Disabled tenants in housing benefit cuts appeal
Five disabled tenants are asking the Court of Appeal to exempt them from housing benefit cuts affecting social sector residents with spare bedrooms.
They lost their High Court challenge to the government's changes - dubbed a "bedroom tax" by critics - last July.
Lawyers for the group say the regulations applying in England, Wales and Scotland fail to reflect the needs for accommodation of disabled people.
Judges had ruled the cuts were not unlawfully discriminatory.
Since April last year, people deemed to have one spare bedroom have had their housing benefit reduced by 14% while those with two or more spare bedrooms have seen reductions of 25%.
The group includes wheelchair user Richard Rourke, 46, from Bakestone Moor, Derbyshire, who says he needs an additional bedroom to store mobility equipment.
Among the others involved in the case is Charlotte Carmichael, from Southport, Merseyside, who says her spina bifida means she is unable to share a bedroom with her husband, who is also her full-time carer.
Opening the appeal, Martin Westgate QC maintained judges had failed to scrutinise the government regulations properly.
He said: "If the High Court had applied the correct approach it would have been bound to have found the discrimination in these cases was disproportionate and imposed an excessive and unfair burden on a vulnerable class of tenants."

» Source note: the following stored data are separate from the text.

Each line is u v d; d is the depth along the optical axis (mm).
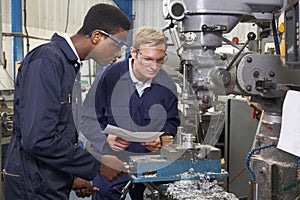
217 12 1180
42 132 1314
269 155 1231
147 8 5605
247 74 1236
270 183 1185
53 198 1465
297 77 1270
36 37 3729
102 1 4824
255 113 1935
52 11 3990
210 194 1271
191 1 1181
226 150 2668
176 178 1379
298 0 1044
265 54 1262
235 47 1329
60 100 1385
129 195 1677
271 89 1226
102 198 1872
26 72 1369
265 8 1229
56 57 1383
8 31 3396
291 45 1096
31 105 1321
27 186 1448
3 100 2787
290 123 1141
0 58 2670
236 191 2578
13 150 1483
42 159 1373
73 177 1592
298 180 1209
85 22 1470
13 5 3391
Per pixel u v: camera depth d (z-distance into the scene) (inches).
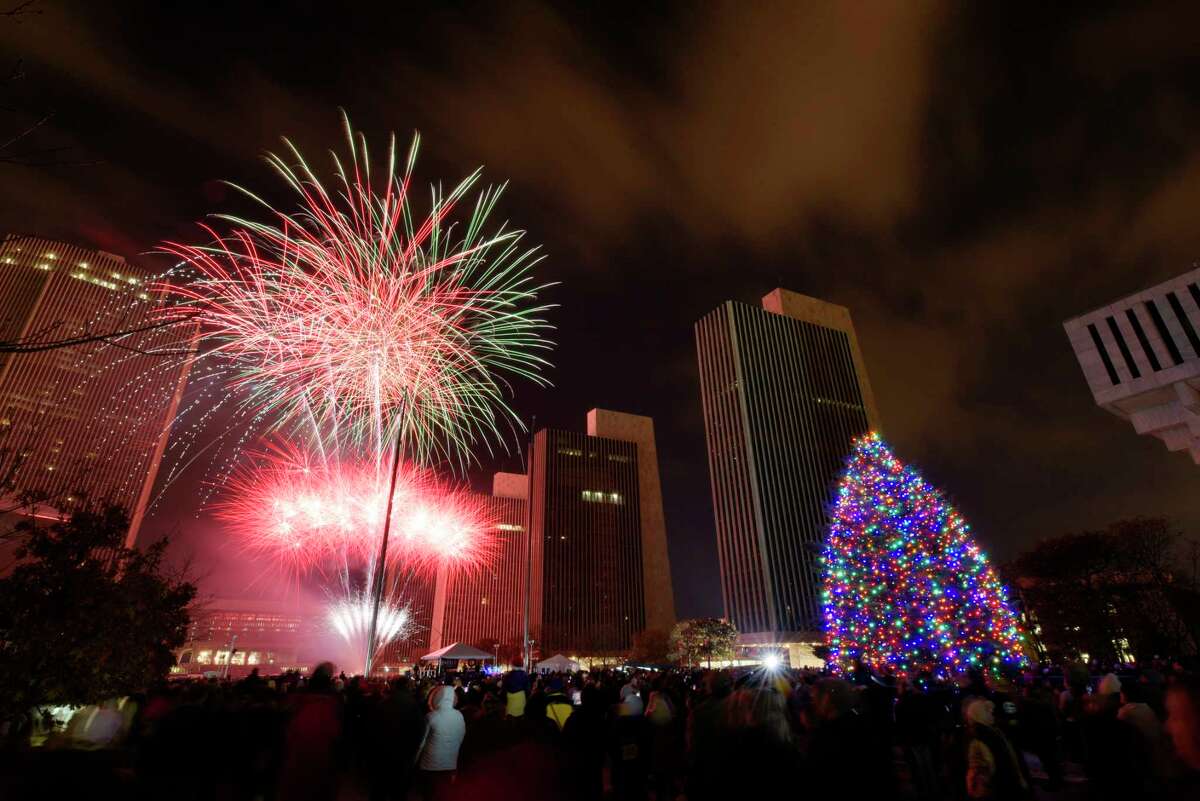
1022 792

Mr Westgate argued a scheme of discretionary payments worth £190m overall provided by the government to help those affected was not appropriate to replace "what would otherwise be a long-term benefit to which someone qualifies as of right".
A Department for Work and Pensions spokeswoman said: "We remain confident that we have fulfilled our equality duties to disabled people with the policy.
"Reform of housing benefit in the social sector is essential, so the taxpayer does not pay for people's extra bedrooms."
The tenants are being represented by law firms Leigh Day and Public Law Solicitors and also have the backing of the Equality and Human Rights Commission.
The challenge originally concerned 10 families but five cases involving disabled children are no longer being pursued because they have since become subject to an exemption from the benefit changes.